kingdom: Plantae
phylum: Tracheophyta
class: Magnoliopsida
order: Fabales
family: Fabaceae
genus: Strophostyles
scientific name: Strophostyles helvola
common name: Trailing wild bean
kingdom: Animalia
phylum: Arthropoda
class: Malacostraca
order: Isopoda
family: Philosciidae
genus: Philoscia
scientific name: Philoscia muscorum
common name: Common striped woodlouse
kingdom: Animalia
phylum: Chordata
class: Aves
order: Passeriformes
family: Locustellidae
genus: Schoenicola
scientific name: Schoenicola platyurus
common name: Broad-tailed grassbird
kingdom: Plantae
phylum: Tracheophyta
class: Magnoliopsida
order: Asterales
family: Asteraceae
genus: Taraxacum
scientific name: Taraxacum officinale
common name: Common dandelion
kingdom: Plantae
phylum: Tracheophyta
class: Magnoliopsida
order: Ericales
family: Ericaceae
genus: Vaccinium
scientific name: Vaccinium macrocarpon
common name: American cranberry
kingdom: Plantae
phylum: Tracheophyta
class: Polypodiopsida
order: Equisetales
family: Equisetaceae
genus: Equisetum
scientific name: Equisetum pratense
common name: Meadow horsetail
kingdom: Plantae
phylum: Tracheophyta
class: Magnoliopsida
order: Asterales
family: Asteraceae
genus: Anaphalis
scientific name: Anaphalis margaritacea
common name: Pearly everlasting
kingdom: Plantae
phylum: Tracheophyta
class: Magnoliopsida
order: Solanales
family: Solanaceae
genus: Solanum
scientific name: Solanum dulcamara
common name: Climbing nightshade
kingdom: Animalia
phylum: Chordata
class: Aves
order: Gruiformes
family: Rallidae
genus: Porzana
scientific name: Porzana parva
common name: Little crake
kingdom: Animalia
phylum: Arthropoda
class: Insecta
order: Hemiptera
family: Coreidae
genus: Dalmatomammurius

## REQUIREMENTS
Please extract every naming line from the records above, from kingdom down to the last level each record gives, and copy the lines word for word in their original order.

## WRITTEN RESPONSE
kingdom: Plantae
phylum: Tracheophyta
class: Magnoliopsida
order: Fabales
family: Fabaceae
genus: Strophostyles
scientific name: Strophostyles helvola
common name: Trailing wild bean
kingdom: Animalia
phylum: Arthropoda
class: Malacostraca
order: Isopoda
family: Philosciidae
genus: Philoscia
scientific name: Philoscia muscorum
common name: Common striped woodlouse
kingdom: Animalia
phylum: Chordata
class: Aves
order: Passeriformes
family: Locustellidae
genus: Schoenicola
scientific name: Schoenicola platyurus
common name: Broad-tailed grassbird
kingdom: Plantae
phylum: Tracheophyta
class: Magnoliopsida
order: Asterales
family: Asteraceae
genus: Taraxacum
scientific name: Taraxacum officinale
common name: Common dandelion
kingdom: Plantae
phylum: Tracheophyta
class: Magnoliopsida
order: Ericales
family: Ericaceae
genus: Vaccinium
scientific name: Vaccinium macrocarpon
common name: American cranberry
kingdom: Plantae
phylum: Tracheophyta
class: Polypodiopsida
order: Equisetales
family: Equisetaceae
genus: Equisetum
scientific name: Equisetum pratense
common name: Meadow horsetail
kingdom: Plantae
phylum: Tracheophyta
class: Magnoliopsida
order: Asterales
family: Asteraceae
genus: Anaphalis
scientific name: Anaphalis margaritacea
common name: Pearly everlasting
kingdom: Plantae
phylum: Tracheophyta
class: Magnoliopsida
order: Solanales
family: Solanaceae
genus: Solanum
scientific name: Solanum dulcamara
common name: Climbing nightshade
kingdom: Animalia
phylum: Chordata
class: Aves
order: Gruiformes
family: Rallidae
genus: Porzana
scientific name: Porzana parva
common name: Little crake
kingdom: Animalia
phylum: Arthropoda
class: Insecta
order: Hemiptera
family: Coreidae
genus: Dalmatomammurius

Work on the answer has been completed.